Top of RECORDED INFORMATION
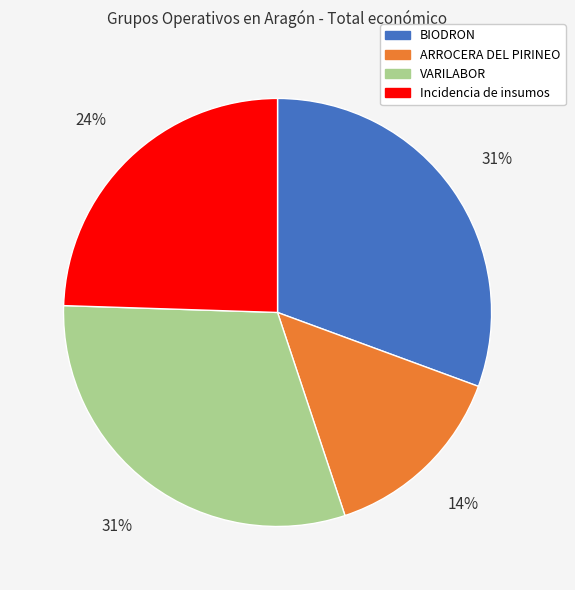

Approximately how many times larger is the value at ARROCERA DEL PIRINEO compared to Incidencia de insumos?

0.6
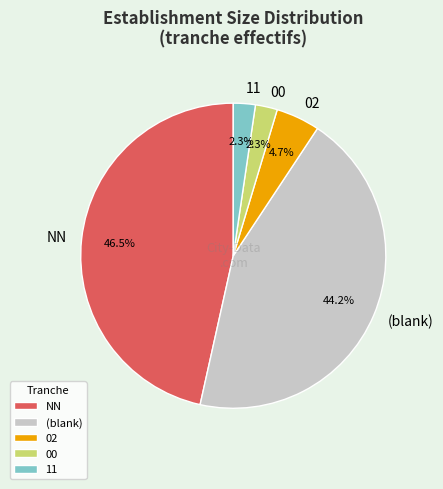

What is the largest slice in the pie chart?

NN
Bottom of RECORDED INFORMATION
Top of RECORDED INFORMATION
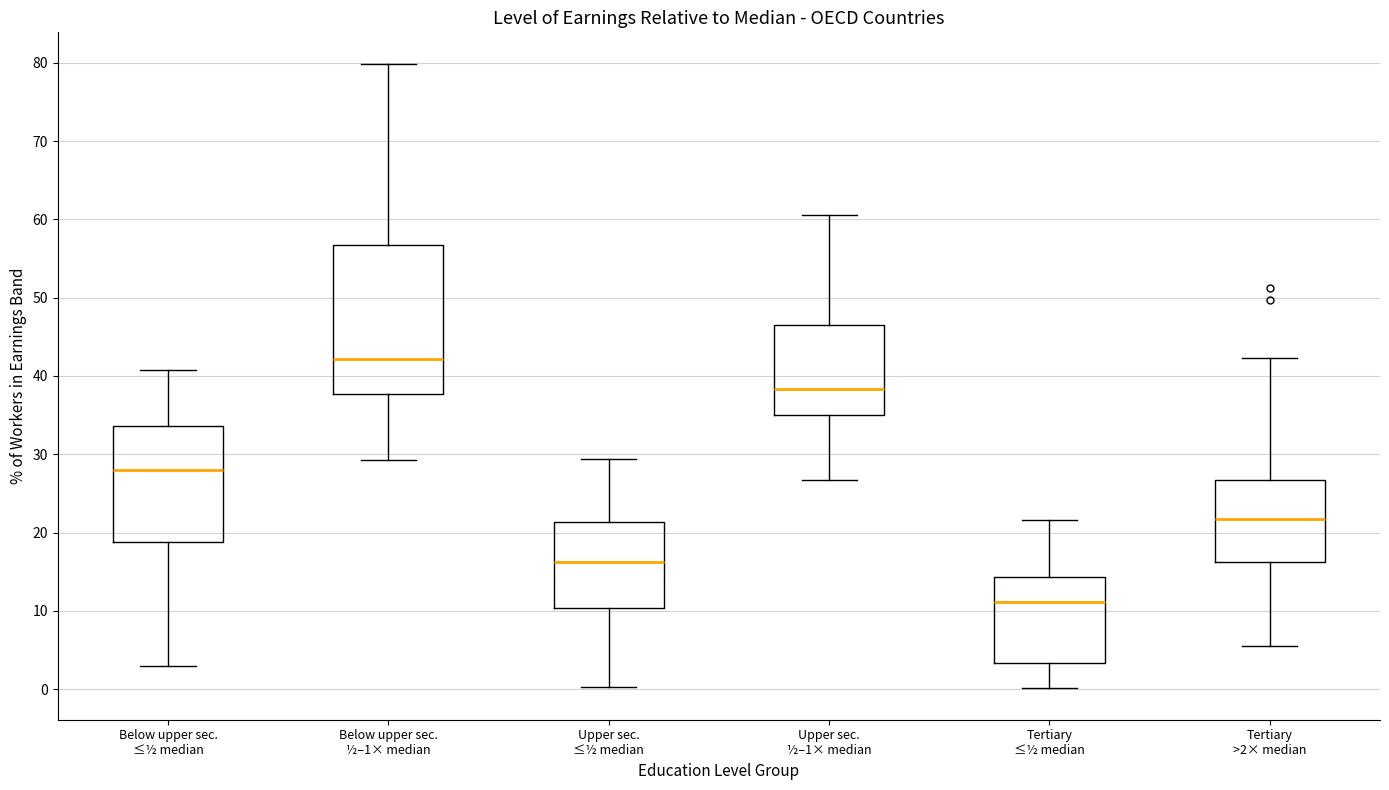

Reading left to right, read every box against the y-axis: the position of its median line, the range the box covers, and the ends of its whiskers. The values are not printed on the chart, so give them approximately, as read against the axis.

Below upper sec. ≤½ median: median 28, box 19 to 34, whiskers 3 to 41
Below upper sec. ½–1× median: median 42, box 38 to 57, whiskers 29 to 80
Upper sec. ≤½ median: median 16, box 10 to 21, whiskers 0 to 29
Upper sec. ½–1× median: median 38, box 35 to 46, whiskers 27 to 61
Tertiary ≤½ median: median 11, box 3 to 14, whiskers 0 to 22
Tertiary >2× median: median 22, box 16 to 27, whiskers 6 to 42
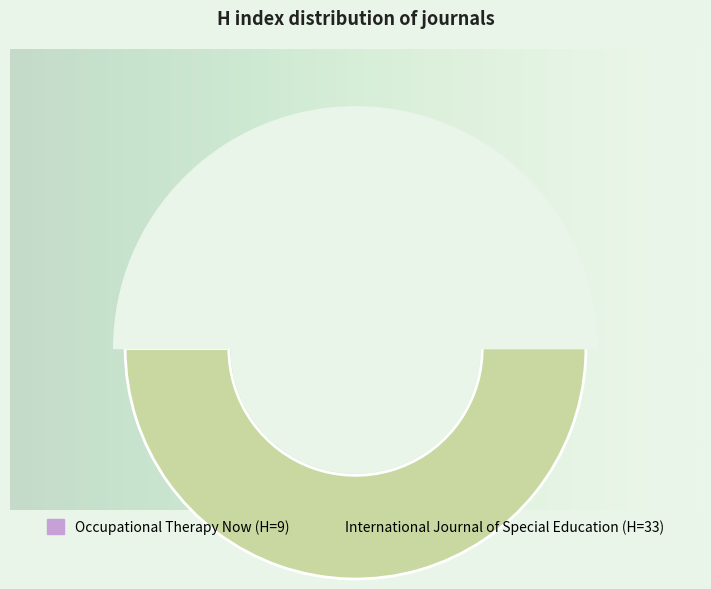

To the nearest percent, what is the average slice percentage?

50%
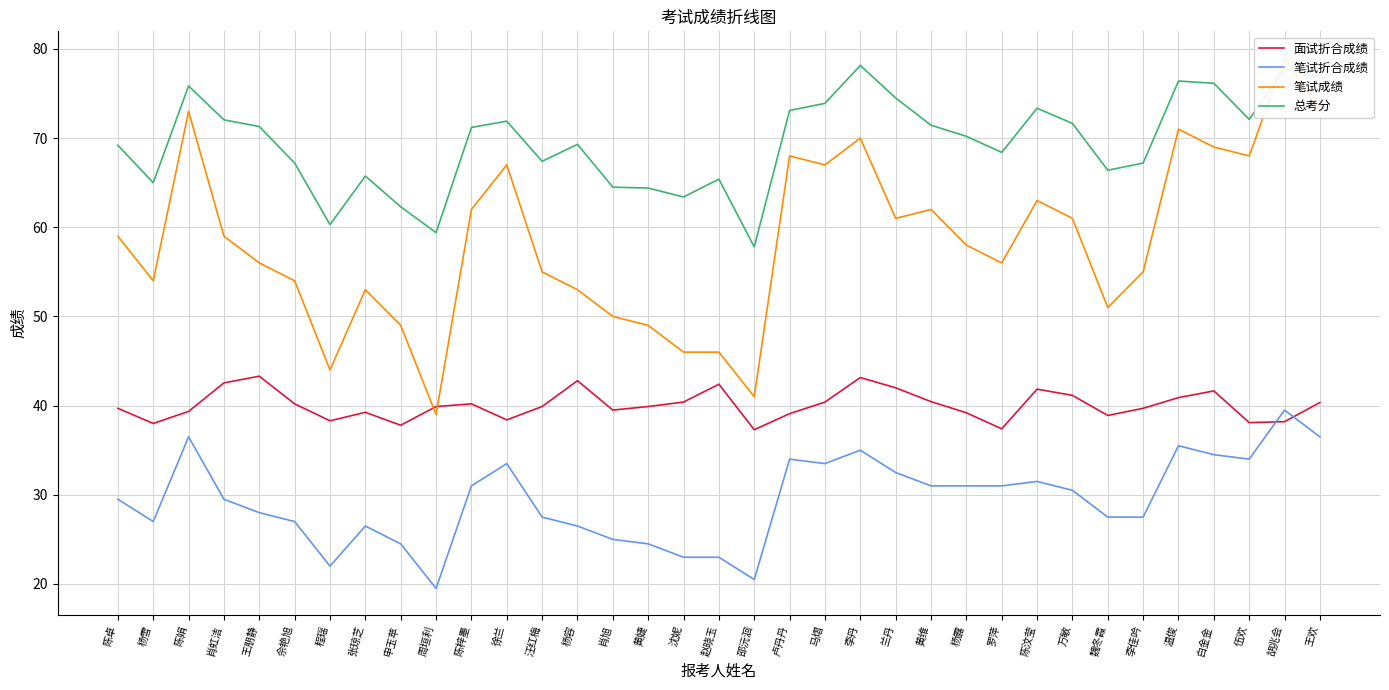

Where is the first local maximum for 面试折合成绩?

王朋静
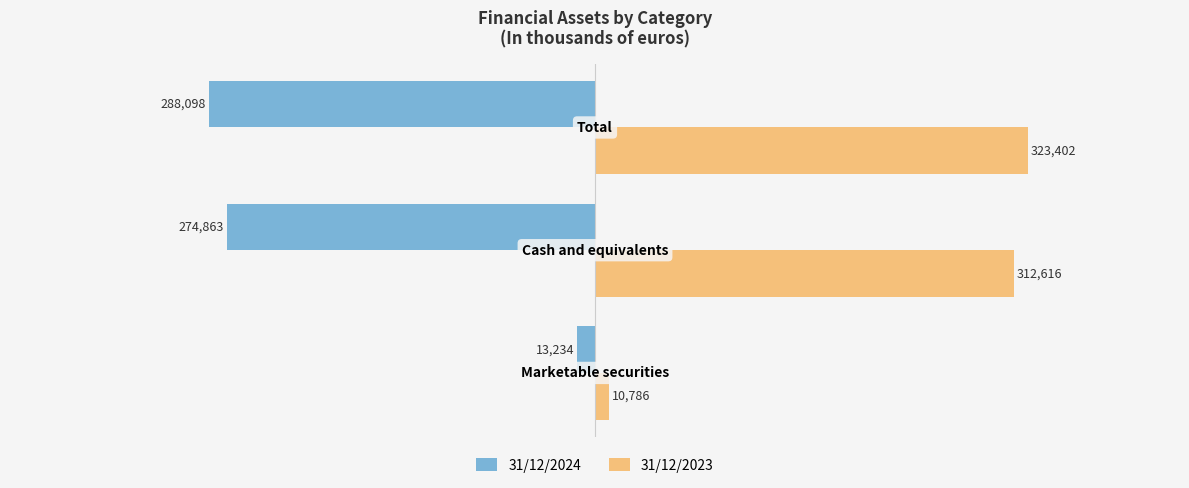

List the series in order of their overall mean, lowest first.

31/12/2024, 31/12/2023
Bottom of RECORDED INFORMATION
## AIM OF THE EXERCISE:
Give the lines of the records above as a JSON list of strings, one string per line with blank lines omitted, starting at the line that contains "To the nearest" and ending after the line that contains "31/12/2024, 31/12/2023". Leave the pictures out of the list.

## RESULT FOR THIS TASK:
[
  "To the nearest percent, what is the average slice percentage?",
  "50%",
  "Where is the first local maximum for 面试折合成绩?",
  "王朋静",
  "List the series in order of their overall mean, lowest first.",
  "31/12/2024, 31/12/2023"
]